Excerpted passage:

CSV to NDJSON Converter

Convert CSV to Newline-Delimited JSON for log pipelines and BigQuery

Convert CSV rows into NDJSON — one JSON object per line — the format expected by BigQuery loads, the Elasticsearch bulk API, and most log aggregators. Optional type inference for numbers, booleans, and null. Runs entirely in your browser. It runs free in your browser on Gera Tools, with nothing uploaded.

Last updated Source: Gera Tools

What is NDJSON and how does it differ from JSON?

NDJSON (newline-delimited JSON) puts one complete JSON object on each line with no enclosing array and no commas between objects. A standard JSON file is a single array or object. NDJSON is streamable — tools read it one line at a time.

Convert CSV into newline-delimited JSON

The CSV to NDJSON Converter turns each CSV row into a single JSON object on its own line. This newline-delimited format — also called JSON Lines or JSONL — is what BigQuery loads, the Elasticsearch bulk API, and most log shippers expect, because it can be read and written one record at a time without holding the whole file in memory.

How it works

The tool parses your CSV with a quote-aware parser, so commas, newlines, and escaped quotes ("") inside quoted fields are handled correctly. The first row is treated as the header and supplies the JSON keys. Each subsequent row becomes an object whose keys are the headers and whose values come from the cells.

When type inference is enabled, each cell is checked against strict rules: a value matching a JSON number pattern becomes a number, true and false become booleans, and null becomes JSON null. Leading-zero strings like 007 and grouped numbers like 1,000 deliberately stay strings so IDs and codes are not mangled. The output is then joined with \n so every object sits on its own line.

Example

Given this CSV:

id,name,active
1,Ada Lovelace,true
2,"Hopper, Grace",false

the converter produces:

{"id":1,"name":"Ada Lovelace","active":true}
{"id":2,"name":"Hopper, Grace","active":false}

Notice the quoted comma inside "Hopper, Grace" is preserved as part of one field.

NDJSON versus regular JSON arrays

PropertyJSON arrayNDJSON
Structure[{...}, {...}]{...}\n{...}
Streamable?No — must buffer entire fileYes — read one line at a time
Partial read?NoYes — read first N lines without touching the rest
Appendable?No — requires rewriting the closing ]Yes — append a new line
Memory for 1 M rowsEntire array in RAMOne object at a time

BigQuery, Elasticsearch, Apache Kafka, Logstash, and most log aggregators prefer NDJSON specifically because of streamability. A 5 GB NDJSON file can be ingested line by line without ever needing 5 GB of free RAM; a 5 GB JSON array cannot.

Work instruction:
Pick up the page about the CSV to NDJSON converter after its final sentence and continue writing it.

Stored dataset items
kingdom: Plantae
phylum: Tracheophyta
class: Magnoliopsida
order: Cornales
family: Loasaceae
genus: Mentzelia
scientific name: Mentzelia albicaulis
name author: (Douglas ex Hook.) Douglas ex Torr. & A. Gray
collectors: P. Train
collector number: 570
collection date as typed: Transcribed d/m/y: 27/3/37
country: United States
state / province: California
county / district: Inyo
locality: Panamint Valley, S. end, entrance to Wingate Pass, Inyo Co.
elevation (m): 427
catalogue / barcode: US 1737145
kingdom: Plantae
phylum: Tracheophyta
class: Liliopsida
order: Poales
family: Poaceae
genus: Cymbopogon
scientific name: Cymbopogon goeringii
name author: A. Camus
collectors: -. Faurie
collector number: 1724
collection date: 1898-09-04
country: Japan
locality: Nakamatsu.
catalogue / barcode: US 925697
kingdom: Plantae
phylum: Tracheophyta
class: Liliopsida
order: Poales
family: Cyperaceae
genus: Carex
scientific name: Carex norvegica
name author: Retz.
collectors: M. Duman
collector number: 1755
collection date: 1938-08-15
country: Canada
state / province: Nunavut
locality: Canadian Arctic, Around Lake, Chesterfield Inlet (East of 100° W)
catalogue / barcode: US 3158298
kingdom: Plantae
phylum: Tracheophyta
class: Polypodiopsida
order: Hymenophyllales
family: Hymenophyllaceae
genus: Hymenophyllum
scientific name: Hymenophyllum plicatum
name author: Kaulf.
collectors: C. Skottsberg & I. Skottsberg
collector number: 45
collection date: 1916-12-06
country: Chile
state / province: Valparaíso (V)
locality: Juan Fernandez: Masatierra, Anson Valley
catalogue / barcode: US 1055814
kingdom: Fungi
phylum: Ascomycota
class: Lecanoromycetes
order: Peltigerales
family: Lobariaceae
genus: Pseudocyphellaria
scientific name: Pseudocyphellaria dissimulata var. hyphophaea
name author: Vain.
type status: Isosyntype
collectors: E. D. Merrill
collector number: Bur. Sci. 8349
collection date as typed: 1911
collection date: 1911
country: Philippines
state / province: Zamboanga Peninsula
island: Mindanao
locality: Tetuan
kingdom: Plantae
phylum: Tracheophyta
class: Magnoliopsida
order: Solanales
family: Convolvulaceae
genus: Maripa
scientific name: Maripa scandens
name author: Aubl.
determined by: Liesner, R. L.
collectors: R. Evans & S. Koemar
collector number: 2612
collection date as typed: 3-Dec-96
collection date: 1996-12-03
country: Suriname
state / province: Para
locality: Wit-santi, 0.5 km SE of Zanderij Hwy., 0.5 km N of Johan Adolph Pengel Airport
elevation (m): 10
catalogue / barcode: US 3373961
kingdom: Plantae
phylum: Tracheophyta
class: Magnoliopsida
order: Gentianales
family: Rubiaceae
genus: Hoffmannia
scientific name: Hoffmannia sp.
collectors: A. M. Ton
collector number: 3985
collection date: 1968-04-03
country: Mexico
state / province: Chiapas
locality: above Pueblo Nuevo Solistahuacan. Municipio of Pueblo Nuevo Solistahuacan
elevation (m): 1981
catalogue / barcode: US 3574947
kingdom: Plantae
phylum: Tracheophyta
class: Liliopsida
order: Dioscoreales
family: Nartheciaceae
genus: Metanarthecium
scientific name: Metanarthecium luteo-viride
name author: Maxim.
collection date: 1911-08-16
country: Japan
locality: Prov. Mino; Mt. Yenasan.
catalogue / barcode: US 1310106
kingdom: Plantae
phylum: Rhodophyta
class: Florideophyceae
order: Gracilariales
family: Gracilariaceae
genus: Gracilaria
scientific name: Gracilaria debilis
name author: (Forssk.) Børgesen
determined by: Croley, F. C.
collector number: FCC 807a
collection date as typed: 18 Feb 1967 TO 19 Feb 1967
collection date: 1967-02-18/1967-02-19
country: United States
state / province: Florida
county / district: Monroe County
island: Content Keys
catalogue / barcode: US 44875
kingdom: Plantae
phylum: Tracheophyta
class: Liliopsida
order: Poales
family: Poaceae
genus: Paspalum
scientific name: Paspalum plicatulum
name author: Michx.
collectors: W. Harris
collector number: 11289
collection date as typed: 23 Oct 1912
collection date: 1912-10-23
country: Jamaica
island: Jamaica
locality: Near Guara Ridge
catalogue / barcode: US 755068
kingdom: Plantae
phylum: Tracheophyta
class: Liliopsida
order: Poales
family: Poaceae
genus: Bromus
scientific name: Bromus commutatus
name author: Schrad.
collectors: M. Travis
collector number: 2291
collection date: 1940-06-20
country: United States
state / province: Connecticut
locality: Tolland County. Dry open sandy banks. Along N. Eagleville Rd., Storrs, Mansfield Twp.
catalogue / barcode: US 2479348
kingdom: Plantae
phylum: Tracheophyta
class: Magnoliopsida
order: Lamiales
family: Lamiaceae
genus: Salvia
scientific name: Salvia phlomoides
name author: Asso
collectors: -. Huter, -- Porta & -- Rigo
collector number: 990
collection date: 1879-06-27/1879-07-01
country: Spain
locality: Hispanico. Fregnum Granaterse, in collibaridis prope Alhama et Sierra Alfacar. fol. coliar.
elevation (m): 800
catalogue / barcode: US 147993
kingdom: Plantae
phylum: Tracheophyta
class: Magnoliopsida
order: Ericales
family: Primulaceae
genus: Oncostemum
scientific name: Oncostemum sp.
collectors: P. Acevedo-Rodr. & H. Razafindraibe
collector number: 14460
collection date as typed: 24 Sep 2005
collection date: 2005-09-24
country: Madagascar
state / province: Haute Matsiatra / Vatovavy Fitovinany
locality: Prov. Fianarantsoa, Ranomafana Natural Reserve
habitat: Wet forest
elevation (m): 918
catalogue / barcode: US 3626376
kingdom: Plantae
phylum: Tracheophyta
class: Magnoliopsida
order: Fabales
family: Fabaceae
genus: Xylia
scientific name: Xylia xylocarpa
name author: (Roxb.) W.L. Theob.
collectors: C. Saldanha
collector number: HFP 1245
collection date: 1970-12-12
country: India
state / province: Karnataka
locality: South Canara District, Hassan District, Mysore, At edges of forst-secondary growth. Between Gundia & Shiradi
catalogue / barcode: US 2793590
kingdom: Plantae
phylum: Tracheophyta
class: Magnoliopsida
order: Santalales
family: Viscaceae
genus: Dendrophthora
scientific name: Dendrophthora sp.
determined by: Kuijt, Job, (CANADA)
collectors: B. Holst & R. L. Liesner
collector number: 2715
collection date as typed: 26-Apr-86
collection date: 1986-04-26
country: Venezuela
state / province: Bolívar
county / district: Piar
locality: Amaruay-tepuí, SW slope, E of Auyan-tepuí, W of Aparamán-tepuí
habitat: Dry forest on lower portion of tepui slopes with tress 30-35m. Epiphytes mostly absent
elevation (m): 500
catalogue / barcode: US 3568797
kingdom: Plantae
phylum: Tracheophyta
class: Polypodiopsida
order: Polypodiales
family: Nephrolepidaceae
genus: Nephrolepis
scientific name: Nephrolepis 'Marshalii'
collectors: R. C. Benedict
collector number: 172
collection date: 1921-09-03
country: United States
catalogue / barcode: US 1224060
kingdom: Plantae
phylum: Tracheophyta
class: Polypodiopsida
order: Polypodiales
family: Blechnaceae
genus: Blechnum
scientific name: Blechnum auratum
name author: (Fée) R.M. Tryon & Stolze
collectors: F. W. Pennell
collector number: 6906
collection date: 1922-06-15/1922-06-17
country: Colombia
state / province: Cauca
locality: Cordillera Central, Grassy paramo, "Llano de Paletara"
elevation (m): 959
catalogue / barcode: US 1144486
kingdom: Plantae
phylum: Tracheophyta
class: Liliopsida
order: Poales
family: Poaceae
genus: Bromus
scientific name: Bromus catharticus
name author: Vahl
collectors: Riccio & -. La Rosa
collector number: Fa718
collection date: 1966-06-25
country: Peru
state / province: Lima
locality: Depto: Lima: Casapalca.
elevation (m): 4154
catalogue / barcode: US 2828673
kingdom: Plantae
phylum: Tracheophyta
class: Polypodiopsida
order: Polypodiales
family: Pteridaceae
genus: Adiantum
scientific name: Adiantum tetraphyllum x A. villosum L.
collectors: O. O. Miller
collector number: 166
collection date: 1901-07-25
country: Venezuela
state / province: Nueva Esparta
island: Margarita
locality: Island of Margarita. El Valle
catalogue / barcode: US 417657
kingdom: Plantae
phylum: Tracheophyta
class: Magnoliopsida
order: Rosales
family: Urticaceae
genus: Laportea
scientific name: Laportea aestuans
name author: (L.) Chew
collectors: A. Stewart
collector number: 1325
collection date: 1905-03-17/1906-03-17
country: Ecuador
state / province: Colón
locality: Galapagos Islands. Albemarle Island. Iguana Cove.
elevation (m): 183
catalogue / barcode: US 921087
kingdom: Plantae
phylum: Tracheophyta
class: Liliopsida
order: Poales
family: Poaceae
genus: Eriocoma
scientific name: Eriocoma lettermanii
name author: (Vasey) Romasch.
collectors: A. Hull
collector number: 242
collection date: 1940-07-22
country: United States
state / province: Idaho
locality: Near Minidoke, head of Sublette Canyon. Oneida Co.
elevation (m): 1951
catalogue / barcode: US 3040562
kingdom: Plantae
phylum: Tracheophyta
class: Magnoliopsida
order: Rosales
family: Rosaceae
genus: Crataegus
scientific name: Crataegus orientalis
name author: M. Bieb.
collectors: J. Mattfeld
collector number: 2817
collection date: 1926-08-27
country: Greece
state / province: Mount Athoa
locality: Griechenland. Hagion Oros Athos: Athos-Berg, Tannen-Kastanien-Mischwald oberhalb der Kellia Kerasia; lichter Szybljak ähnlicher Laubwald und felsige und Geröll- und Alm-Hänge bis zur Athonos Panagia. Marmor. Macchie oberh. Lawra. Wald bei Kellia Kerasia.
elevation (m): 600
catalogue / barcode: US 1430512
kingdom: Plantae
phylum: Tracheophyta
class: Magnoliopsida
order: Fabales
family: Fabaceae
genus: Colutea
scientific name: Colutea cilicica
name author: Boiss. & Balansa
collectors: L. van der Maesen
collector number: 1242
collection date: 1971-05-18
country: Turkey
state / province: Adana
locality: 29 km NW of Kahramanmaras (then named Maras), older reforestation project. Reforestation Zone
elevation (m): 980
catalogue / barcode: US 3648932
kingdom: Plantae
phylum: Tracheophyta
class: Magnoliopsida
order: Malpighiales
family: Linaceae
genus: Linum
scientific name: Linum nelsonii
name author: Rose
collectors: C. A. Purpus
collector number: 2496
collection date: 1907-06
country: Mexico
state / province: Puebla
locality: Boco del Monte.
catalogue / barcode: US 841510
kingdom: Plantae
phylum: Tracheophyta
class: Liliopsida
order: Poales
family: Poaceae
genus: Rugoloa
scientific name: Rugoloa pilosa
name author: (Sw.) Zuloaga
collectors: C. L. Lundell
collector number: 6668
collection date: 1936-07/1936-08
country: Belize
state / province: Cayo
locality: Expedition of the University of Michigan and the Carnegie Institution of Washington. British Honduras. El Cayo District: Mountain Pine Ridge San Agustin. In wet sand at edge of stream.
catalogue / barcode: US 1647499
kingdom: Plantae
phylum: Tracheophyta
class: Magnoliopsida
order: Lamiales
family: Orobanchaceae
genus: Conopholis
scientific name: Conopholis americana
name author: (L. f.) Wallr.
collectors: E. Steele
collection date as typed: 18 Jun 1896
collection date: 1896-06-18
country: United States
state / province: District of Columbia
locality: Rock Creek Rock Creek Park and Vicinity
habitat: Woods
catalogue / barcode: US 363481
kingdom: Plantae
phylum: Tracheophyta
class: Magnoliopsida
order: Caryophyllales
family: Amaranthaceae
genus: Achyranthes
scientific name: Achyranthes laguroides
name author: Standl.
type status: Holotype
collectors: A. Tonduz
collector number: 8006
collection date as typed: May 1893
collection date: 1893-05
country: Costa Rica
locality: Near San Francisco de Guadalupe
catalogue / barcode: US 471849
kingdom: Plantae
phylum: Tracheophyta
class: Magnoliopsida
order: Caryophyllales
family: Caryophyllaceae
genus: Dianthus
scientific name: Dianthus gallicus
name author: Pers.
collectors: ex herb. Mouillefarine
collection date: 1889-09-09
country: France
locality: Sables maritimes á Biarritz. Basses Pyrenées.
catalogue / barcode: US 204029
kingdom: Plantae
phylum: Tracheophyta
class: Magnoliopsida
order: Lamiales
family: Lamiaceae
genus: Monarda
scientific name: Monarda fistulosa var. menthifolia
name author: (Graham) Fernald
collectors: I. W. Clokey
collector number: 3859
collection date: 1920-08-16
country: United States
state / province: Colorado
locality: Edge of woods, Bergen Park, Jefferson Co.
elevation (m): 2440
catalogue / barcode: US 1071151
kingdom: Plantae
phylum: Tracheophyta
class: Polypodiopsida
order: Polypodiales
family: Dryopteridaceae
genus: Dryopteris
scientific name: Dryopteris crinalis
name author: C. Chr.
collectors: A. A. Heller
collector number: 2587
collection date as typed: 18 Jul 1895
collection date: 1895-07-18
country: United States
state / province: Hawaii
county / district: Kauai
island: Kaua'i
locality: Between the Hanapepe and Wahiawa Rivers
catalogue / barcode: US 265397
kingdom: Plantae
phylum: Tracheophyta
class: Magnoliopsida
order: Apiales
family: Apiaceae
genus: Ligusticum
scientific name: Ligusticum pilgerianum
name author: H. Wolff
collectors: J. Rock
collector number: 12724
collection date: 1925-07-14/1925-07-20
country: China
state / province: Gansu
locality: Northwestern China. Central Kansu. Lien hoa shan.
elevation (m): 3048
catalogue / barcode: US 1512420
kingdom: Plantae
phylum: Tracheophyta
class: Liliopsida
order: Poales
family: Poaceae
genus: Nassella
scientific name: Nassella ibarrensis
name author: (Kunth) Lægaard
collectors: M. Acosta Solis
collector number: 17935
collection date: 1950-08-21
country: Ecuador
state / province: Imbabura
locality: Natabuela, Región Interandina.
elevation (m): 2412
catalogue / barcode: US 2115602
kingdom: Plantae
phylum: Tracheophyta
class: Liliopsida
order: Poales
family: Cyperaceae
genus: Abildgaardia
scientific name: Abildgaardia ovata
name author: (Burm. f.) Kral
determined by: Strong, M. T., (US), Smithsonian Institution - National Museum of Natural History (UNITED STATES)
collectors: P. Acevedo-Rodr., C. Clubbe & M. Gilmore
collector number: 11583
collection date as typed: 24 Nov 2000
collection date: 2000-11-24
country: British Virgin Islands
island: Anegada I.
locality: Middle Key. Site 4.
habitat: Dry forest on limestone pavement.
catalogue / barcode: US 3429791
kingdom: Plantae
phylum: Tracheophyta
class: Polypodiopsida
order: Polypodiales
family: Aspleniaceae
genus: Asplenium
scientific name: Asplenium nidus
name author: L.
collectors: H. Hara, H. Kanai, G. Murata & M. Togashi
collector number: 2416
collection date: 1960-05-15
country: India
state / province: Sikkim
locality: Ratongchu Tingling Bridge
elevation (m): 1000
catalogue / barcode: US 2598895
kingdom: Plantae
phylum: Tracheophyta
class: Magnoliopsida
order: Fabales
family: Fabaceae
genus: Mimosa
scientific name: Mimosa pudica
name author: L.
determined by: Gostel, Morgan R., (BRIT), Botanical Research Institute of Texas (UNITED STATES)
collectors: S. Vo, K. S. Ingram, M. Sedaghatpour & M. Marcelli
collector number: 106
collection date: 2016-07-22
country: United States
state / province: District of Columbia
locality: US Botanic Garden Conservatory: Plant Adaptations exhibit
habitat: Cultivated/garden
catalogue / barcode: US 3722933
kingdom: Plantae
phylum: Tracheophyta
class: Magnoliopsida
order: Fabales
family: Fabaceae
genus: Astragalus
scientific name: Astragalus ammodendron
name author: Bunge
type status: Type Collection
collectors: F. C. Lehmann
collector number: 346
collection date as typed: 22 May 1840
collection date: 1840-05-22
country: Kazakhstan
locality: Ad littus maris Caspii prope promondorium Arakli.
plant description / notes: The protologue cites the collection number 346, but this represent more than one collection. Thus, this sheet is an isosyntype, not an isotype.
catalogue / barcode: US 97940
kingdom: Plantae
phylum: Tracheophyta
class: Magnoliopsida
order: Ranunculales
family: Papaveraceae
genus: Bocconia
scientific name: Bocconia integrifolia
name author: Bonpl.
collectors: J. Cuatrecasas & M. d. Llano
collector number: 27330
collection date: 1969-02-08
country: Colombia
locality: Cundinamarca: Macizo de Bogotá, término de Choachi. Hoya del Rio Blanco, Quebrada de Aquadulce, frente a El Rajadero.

Response for this exercise:
Loading NDJSON into BigQuery

When using bq load, set the --source_format flag:

bq load --source_format=NEWLINE_DELIMITED_JSON \
  mydataset.mytable \
  gs://mybucket/data.ndjson \
  schema.json

If your schema matches your CSV headers, BigQuery can often infer it — but providing an explicit schema avoids surprises with type coercion. Ensure the NDJSON you generate has type inference enabled so numeric columns arrive as integers or floats rather than strings.

Loading NDJSON into Elasticsearch

The Elasticsearch bulk API expects an alternating pattern:

{"index":{"_index":"myindex"}}
{"id":1,"name":"Ada Lovelace","active":true}
{"index":{"_index":"myindex"}}
{"id":2,"name":"Hopper, Grace","active":false}

This tool emits only the document lines. To use the output with the bulk API, either add the action lines with a text editor, a shell awk script, or a purpose-built Elasticsearch import tool. For Elasticsearch, remember the bulk API needs an action line between documents, which this tool does not add — it emits the raw document stream.

Tips and notes

  • Keep type inference on for numeric and boolean columns so the receiving system does not have to re-parse them from strings.
  • NDJSON files should have one object per line with no trailing comma — this converter always produces compliant output.
  • The file extension .ndjson and .jsonl are both common; either is accepted by BigQuery and Elasticsearch.